En tant qu'historien et cela n'engage que moi, la solution du nouveau monde viendra de l'Afrique. C'est pour cela que l'on ne veut pas que les communautés africaines de base se retrouvent et s'entendent. Les Etats qui ont hérité de la conférence de Berlin ont fragmenté les communautés qui cherchent aujourd'hui à se réconcilier. Mais la solution viendra forcément de l'Afrique.
Quelle lecture faites-vous de la politique française actuelle en Afrique ?
La politique française actuelle en Afrique peut être analysée à travers le prisme de son héritage colonial. Depuis le 19e siècle, l'expansion des puissances européennes vers d'autres continents, notamment l'Asie et surtout l'Afrique, a été pensée dans des termes de domination. Chaque métropole a alors conçu une politique spécifique.

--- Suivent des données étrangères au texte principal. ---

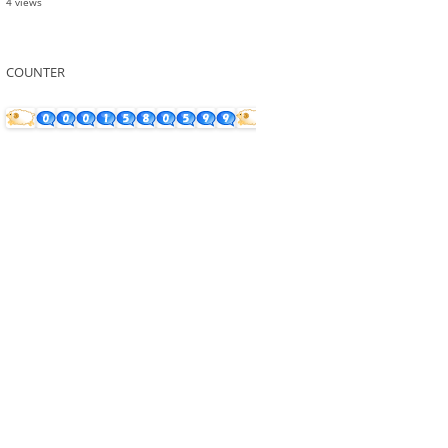
4 views
COUNTER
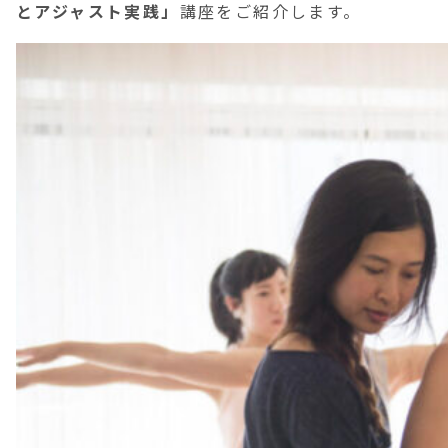
とアジャスト実践」
講座をご紹介します。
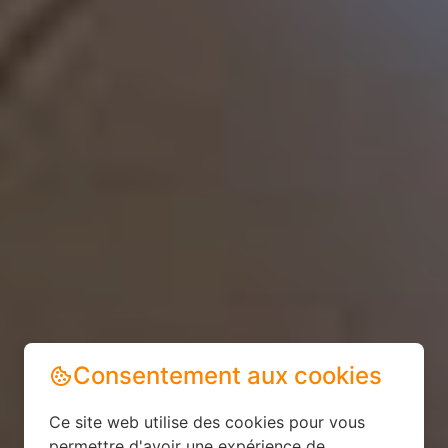
Consentement aux cookies
Ce site web utilise des cookies pour vous
permettre d'avoir une expérience de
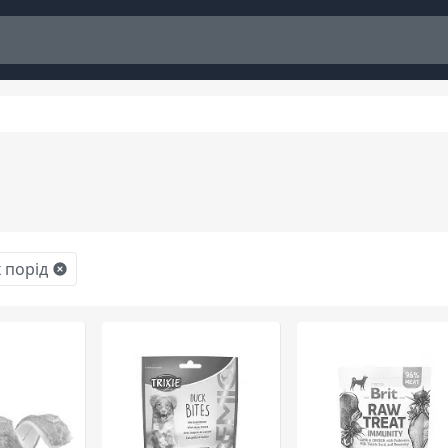
х порід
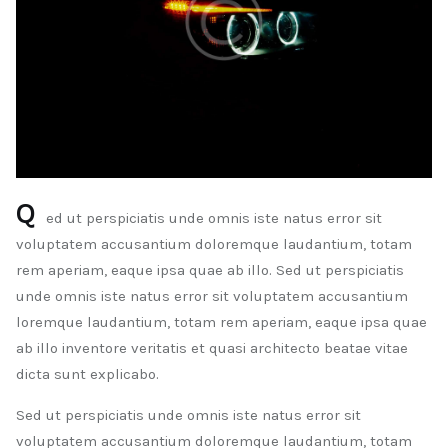
Q
ed ut perspiciatis unde omnis iste natus error sit
voluptatem accusantium doloremque laudantium, totam
rem aperiam, eaque ipsa quae ab illo. Sed ut perspiciatis
unde omnis iste natus error sit voluptatem accusantium
loremque laudantium, totam rem aperiam, eaque ipsa quae
ab illo inventore veritatis et quasi architecto beatae vitae
dicta sunt explicabo.
Sed ut perspiciatis unde omnis iste natus error sit
voluptatem accusantium doloremque laudantium, totam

En ce qui concerne la France, il s'agissait de la politique de l'assimilation, visant à transformer les populations indigènes en « Blancs » européens, en leur imposant une culture, des valeurs et un mode de vie européens.
Pour ce faire, elle a mis en place le régime de l'indigénat très cruel. Aujourd'hui, dans de nombreux pays africains, notamment au sein de l'AES, il y a une remise en question de cette politique et même des fondements de nos Etats. Certains chefs d'Etat exigent une révision de notre système éducatif afin que le continent africain puisse véritablement accéder à l'indépendance, non seulement politique, mais aussi économique et culturelle.
Au Burkina Faso, bien que des avancées tardent à se mettre en place, il est essentiel de repenser la politique de nos Etats, en commençant par l'éducation. Aujourd'hui, lorsque l'on parle de développement endogène, il est nécessaire de se tourner vers notre passé pour retrouver les matériaux nécessaires à la construction de notre présent. Dans nos pays africains, et particulièrement au Burkina Faso, nos ancêtres étaient des scientifiques, mais la colonisation française nous a poussés à rejeter leurs savoirs et leurs méthodes.